(Exercise brief) Return only the lines running from the top of the entries to the line with "Видимо неправильно. sizes", inclusive, exactly as written.

[Available records — start]

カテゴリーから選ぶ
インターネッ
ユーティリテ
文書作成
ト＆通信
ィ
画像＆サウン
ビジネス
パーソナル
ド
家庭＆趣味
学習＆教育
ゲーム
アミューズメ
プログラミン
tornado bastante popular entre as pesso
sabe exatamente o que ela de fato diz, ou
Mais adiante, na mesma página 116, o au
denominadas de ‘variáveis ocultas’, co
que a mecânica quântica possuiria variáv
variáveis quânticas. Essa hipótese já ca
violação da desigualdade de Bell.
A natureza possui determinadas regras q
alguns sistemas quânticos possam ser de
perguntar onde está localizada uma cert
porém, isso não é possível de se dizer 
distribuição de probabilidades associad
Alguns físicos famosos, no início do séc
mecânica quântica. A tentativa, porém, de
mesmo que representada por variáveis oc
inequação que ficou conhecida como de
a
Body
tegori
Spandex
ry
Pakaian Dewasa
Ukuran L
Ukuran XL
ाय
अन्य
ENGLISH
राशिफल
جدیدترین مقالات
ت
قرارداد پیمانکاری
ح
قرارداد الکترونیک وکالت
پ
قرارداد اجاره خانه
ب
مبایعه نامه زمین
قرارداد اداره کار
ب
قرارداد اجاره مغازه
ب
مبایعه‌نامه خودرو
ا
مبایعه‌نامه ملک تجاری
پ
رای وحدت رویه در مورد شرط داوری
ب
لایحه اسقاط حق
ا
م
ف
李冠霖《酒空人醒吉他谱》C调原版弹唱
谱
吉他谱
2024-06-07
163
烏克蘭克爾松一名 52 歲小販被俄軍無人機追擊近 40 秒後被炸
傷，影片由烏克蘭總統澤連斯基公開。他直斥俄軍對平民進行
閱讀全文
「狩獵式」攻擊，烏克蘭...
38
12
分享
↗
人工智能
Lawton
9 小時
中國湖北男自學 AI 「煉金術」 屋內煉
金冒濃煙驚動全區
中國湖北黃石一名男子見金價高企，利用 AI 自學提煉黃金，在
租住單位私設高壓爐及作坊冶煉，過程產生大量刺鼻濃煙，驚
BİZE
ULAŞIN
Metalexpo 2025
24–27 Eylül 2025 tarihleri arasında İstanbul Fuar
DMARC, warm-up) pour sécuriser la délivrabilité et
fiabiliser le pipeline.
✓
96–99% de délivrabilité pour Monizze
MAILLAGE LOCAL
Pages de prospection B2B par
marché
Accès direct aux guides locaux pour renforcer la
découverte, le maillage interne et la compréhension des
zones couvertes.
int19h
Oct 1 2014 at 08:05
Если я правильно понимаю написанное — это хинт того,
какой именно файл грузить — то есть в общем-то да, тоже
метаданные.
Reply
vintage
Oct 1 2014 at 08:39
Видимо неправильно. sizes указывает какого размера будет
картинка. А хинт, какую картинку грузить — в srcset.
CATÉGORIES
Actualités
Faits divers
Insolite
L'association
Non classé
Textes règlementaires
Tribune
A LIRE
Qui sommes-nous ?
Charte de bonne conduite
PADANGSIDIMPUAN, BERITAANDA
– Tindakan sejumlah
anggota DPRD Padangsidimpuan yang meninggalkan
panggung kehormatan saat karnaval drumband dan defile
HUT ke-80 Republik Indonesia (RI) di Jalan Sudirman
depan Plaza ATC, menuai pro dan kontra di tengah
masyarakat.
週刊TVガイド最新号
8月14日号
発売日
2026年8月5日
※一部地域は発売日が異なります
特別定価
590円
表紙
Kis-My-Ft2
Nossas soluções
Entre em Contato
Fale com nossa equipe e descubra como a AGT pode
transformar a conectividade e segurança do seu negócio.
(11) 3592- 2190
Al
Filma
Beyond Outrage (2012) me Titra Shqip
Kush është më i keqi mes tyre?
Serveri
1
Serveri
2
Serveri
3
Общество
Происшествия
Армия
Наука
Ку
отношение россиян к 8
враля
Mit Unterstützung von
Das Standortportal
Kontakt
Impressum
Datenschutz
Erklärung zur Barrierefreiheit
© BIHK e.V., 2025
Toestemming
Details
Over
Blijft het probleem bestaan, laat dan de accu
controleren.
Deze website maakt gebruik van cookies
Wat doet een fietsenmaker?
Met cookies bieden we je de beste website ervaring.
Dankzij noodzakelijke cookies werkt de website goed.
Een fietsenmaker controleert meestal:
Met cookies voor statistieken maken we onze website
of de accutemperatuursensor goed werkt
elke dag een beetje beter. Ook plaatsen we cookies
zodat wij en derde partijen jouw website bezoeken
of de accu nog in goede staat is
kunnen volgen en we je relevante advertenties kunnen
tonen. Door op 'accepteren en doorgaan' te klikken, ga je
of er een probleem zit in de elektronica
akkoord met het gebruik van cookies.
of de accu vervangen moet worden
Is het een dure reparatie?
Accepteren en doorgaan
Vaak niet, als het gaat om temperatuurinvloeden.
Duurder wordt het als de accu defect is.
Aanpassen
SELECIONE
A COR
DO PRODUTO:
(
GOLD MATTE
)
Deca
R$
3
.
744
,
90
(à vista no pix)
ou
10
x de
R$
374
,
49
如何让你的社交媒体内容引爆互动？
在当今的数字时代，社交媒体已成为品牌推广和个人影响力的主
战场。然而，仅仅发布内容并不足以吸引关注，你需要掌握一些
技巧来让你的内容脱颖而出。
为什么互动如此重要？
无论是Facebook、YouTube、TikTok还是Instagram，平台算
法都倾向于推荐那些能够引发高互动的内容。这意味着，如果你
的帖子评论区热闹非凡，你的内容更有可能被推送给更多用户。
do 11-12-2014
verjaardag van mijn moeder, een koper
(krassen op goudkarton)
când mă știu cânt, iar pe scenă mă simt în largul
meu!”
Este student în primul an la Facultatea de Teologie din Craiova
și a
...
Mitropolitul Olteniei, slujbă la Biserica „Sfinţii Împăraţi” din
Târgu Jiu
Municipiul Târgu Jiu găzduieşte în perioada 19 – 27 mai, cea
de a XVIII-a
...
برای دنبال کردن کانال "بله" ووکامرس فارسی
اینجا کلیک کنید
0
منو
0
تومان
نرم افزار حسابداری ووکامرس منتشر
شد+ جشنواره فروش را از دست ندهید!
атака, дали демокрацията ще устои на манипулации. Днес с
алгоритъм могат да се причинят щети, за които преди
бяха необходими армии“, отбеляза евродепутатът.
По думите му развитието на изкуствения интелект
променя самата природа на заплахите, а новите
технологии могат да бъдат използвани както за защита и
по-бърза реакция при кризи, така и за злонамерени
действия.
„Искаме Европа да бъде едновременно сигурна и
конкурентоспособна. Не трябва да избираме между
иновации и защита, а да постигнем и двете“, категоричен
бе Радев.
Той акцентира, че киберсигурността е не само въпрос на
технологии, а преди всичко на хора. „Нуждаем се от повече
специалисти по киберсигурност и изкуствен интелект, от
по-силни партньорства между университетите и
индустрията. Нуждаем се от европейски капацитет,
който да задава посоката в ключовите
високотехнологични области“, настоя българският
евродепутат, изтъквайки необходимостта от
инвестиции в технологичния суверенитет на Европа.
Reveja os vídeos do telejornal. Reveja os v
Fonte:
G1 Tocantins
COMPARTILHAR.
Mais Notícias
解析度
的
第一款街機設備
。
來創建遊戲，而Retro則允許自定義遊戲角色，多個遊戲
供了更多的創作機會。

[Available records — finish]

(Answer box)
カテゴリーから選ぶ
インターネッ
ユーティリテ
文書作成
ト＆通信
ィ
画像＆サウン
ビジネス
パーソナル
ド
家庭＆趣味
学習＆教育
ゲーム
アミューズメ
プログラミン
tornado bastante popular entre as pesso
sabe exatamente o que ela de fato diz, ou
Mais adiante, na mesma página 116, o au
denominadas de ‘variáveis ocultas’, co
que a mecânica quântica possuiria variáv
variáveis quânticas. Essa hipótese já ca
violação da desigualdade de Bell.
A natureza possui determinadas regras q
alguns sistemas quânticos possam ser de
perguntar onde está localizada uma cert
porém, isso não é possível de se dizer 
distribuição de probabilidades associad
Alguns físicos famosos, no início do séc
mecânica quântica. A tentativa, porém, de
mesmo que representada por variáveis oc
inequação que ficou conhecida como de
a
Body
tegori
Spandex
ry
Pakaian Dewasa
Ukuran L
Ukuran XL
ाय
अन्य
ENGLISH
राशिफल
جدیدترین مقالات
ت
قرارداد پیمانکاری
ح
قرارداد الکترونیک وکالت
پ
قرارداد اجاره خانه
ب
مبایعه نامه زمین
قرارداد اداره کار
ب
قرارداد اجاره مغازه
ب
مبایعه‌نامه خودرو
ا
مبایعه‌نامه ملک تجاری
پ
رای وحدت رویه در مورد شرط داوری
ب
لایحه اسقاط حق
ا
م
ف
李冠霖《酒空人醒吉他谱》C调原版弹唱
谱
吉他谱
2024-06-07
163
烏克蘭克爾松一名 52 歲小販被俄軍無人機追擊近 40 秒後被炸
傷，影片由烏克蘭總統澤連斯基公開。他直斥俄軍對平民進行
閱讀全文
「狩獵式」攻擊，烏克蘭...
38
12
分享
↗
人工智能
Lawton
9 小時
中國湖北男自學 AI 「煉金術」 屋內煉
金冒濃煙驚動全區
中國湖北黃石一名男子見金價高企，利用 AI 自學提煉黃金，在
租住單位私設高壓爐及作坊冶煉，過程產生大量刺鼻濃煙，驚
BİZE
ULAŞIN
Metalexpo 2025
24–27 Eylül 2025 tarihleri arasında İstanbul Fuar
DMARC, warm-up) pour sécuriser la délivrabilité et
fiabiliser le pipeline.
✓
96–99% de délivrabilité pour Monizze
MAILLAGE LOCAL
Pages de prospection B2B par
marché
Accès direct aux guides locaux pour renforcer la
découverte, le maillage interne et la compréhension des
zones couvertes.
int19h
Oct 1 2014 at 08:05
Если я правильно понимаю написанное — это хинт того,
какой именно файл грузить — то есть в общем-то да, тоже
метаданные.
Reply
vintage
Oct 1 2014 at 08:39
Видимо неправильно. sizes указывает какого размера будет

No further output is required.